Reddit likes to think that it can sell the data to the AI sites, but I question how many of them are actually buying it. Similarly for the API. Most of them are likely just going to take from Reddit archives that already exist (since it's neatly packaged up for them), or just scrape the site directly. The API limits are a bit too unwieldy/cumbersome for them, and having to accommodate the API would be a change in workflow.

Reddit data is also a bit junky anyway. How many of them are useless in-jokes, or people summoning other bots? That's extra data that won't help if you're trying to train a language model on Reddit, and is more likely to hurt than not.

How will the fediverse protect its self from these hypothetical bot armies?

Realistically, it can't, not with the current array of tools available. The current mod tools are too limited to deal with things like a spambot attack, never mind things like the possibility of spam instances being spun up to flood the network.

Defederation doesn't mean much if the spammers can just spin up a new instance and continue barely hindered, and it seems to be the only tool that instances have to deal with things like that.

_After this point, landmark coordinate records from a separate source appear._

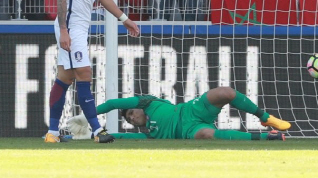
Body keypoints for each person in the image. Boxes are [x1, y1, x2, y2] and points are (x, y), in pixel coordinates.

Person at [44, 0, 141, 144]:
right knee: (85, 73)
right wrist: (63, 30)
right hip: (70, 27)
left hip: (80, 27)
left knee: (65, 77)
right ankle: (97, 131)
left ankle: (52, 133)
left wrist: (124, 19)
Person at [67, 86, 290, 141]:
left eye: (132, 113)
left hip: (192, 109)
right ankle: (266, 136)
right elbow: (118, 136)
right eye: (129, 119)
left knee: (226, 92)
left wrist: (88, 115)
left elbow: (115, 102)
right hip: (190, 130)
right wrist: (88, 135)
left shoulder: (149, 102)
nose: (132, 117)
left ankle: (266, 118)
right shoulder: (149, 136)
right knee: (208, 136)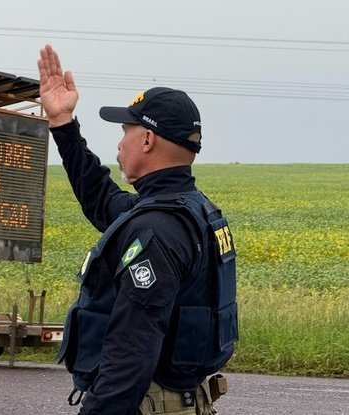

Do you think Reddit/big companies will make attacks on the fediverse?

No. They're more likely to use it (it costs less), or just ignore it entirely. The amount of users that moved over from the Reddit protests, while enormous for Lemmy itself, is barely a blip on Reddit's radar. The actual protests during the most active part of the lockdown accounted for a 6.6% drop in Reddit traffic, which is miniscule, and a much smaller proportion of those people will have joined Fediverse alternatives of their subs.

Do you think clickbait posts will start popping up in pursuit of ad revenue?

Ad Revenue isn't the only reason for clickbait to exist, but yes, I don't doubt that we'll see it happen sooner or later. It'll mostly be the Reddit kind, where it'll try to farm votes, since click-throughs don't matter on Lemmy or Kbin, and it's things like votes and boosts that will.

What are your thoughts and insights on this new β€œinternet 2.0”?

I like the integration with places like Mastodon, and it would be nice to extend that out all the way, but at the same time, it is clearly still in heavy development. If we got hit with a spam wave at the moment, we would struggle to do anything about that, same for spam instances, and all of that.

The Lemmy interface is a bit glitchy, and there's not much by way of apps, which was one of the draws for people to go on social media on their phone in the first place.

There's a few features that would be nice to have, but aren't implemented yet, like being able to move accounts to other instance without having to recreate them, or just having one single account for all instances, like how Hubzilla has their "nomadic identity".